According to testimony before the court, FDC's healthcare providers, Corizon and Wexford, recognized that many inmates showed signs of advanced liver damage and could benefit from the antiviral drug, but they were not given it "because the funds were not available."

FDC Director of Health Services Tom Reimers "recognized that inmates with HCV were not being treated and found the lack of treatment to be unacceptable," Walker wrote.

But when Reimers submitted a request in 2015 for $6.5 million in funding to pay for the treatment, it was denied. He made another request in 2016, this time for $29 million to cover treatment for the 2017-18 budget year, "but that never made it out of FDC," Walker concluded.

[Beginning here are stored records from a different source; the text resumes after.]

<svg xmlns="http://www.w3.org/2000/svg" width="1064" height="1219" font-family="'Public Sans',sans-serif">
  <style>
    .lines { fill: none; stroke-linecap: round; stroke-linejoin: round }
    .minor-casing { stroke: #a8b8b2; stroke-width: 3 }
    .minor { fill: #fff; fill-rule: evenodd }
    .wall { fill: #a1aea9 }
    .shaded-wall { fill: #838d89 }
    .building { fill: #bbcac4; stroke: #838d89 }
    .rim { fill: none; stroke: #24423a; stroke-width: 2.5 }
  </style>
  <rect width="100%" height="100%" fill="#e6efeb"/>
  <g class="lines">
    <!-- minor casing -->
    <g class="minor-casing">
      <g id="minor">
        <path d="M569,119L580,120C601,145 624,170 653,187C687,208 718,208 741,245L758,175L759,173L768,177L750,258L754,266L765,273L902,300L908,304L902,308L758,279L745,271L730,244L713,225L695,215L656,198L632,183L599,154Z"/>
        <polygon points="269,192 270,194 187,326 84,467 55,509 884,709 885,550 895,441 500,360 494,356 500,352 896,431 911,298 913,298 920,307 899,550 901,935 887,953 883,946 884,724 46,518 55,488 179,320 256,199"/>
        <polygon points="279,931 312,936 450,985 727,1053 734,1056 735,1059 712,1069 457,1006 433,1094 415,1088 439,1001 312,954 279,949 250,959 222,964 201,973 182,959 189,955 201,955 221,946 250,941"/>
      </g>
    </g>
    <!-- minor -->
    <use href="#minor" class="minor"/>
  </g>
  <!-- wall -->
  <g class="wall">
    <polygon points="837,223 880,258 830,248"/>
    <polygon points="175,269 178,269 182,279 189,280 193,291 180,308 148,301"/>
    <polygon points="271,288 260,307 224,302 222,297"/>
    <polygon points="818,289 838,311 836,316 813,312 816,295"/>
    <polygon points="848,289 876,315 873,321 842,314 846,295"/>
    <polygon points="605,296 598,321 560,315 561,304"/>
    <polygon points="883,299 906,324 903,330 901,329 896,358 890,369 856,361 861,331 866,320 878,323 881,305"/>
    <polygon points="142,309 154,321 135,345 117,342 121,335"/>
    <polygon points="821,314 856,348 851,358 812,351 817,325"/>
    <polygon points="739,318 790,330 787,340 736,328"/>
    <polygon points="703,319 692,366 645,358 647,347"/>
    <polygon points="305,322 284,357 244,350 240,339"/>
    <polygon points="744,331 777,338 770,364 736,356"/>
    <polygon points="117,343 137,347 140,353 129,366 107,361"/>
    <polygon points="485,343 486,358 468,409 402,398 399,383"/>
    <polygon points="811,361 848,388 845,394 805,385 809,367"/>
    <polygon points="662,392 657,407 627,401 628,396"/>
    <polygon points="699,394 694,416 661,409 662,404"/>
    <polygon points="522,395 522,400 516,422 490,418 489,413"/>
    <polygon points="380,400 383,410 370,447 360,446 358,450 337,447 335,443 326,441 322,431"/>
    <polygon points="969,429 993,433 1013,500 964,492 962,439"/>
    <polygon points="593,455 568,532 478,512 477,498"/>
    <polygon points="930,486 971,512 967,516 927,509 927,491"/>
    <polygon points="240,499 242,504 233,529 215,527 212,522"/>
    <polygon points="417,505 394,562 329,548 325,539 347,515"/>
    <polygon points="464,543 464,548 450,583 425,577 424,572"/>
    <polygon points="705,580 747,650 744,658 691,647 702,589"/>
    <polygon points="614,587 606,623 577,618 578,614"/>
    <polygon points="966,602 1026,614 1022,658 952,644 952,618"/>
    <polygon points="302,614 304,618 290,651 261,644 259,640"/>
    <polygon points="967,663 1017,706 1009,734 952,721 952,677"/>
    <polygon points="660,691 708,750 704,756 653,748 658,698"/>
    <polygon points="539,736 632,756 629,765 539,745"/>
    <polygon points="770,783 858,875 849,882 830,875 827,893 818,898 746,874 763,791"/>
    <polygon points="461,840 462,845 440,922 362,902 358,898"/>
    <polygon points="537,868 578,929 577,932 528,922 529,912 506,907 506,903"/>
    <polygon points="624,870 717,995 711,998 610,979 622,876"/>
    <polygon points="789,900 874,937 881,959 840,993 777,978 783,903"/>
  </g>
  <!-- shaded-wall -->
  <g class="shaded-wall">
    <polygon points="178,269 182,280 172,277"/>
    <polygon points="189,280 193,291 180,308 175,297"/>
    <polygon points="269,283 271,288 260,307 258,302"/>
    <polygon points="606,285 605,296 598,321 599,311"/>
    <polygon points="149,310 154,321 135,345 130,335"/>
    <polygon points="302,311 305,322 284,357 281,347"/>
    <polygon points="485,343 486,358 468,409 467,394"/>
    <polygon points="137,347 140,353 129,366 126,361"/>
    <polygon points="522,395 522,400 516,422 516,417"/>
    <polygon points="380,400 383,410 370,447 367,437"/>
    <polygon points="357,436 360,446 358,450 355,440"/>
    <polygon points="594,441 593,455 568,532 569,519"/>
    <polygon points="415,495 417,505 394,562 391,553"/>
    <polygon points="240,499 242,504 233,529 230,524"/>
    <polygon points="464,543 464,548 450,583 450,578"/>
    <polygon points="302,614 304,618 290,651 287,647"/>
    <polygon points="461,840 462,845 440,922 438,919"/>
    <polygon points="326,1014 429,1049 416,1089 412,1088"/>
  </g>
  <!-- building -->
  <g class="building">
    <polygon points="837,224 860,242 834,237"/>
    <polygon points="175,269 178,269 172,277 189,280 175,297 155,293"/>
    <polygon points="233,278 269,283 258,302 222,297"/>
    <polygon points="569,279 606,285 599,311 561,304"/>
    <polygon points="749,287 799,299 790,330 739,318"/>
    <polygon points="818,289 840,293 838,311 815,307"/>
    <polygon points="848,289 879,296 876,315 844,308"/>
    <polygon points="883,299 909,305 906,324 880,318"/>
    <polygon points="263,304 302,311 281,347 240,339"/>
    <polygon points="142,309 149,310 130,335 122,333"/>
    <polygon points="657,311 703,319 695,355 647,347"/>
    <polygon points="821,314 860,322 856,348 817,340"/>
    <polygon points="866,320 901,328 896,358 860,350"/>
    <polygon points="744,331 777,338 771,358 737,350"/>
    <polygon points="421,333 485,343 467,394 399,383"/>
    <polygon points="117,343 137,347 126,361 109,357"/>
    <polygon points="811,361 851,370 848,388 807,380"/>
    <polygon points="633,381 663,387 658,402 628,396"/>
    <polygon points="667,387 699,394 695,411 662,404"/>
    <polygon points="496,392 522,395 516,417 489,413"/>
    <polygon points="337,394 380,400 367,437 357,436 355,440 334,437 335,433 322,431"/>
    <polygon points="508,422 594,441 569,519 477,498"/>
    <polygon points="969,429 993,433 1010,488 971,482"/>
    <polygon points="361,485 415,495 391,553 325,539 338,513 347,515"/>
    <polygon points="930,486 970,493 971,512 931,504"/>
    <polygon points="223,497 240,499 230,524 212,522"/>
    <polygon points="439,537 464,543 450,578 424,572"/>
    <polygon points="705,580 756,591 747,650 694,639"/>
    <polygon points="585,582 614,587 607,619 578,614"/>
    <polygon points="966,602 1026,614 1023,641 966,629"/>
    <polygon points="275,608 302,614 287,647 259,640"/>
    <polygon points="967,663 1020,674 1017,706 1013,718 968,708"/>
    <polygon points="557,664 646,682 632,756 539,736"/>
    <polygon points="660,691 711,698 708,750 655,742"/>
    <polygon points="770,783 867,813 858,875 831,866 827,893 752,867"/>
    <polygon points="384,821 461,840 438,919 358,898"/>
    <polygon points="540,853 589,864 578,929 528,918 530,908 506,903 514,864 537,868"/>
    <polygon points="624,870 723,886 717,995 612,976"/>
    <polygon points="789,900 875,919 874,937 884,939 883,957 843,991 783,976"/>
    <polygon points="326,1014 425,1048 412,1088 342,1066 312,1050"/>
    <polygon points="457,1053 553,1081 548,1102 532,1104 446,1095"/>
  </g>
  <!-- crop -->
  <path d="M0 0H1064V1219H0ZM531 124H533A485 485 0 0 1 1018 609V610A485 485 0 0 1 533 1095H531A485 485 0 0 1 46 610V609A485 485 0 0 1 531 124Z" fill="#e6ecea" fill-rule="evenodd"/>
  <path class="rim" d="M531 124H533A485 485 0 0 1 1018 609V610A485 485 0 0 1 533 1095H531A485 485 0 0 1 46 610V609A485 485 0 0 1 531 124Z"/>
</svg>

"Eventually, Corizon and Wexford's contracts with FDC ended, and FDC began a new contract with Centurion," the court said. "But that change in contractor did not come with a change in behavior; inmates with HCV were still not being treated."

A week before the court hearing in October, FDC sent a letter to the court outlining a new policy to treat inmates of HCV and showing the first budget request for the treatment to come from Gov. Rick Scott and Florida Department of Corrections Secretary Julie Jones. But Walker was not persuaded that enough patients would be treated fast enough.

"FDC's history of past misconduct leads this court to believe that future injury is imminent," he wrote. "Specifically, this court finds that FDC will not treat HCV-infected inmates in an appropriate and timely manner."

Walker's order requires that inmates with the most severe injury, "decompensated cirrhosis" of the liver "should be treated immediately," those with cirrhosis should be treated in three to six months and those with "fibrosis scores" should be treated within a year.

"This court recognizes that the labs and proprietary testing costs approximately $400 per inmate, but time is of the essence and the urgency is born of delays of the defendant," Walker wrote.

The agency has not decided if it will appeal the ruling, Glady said.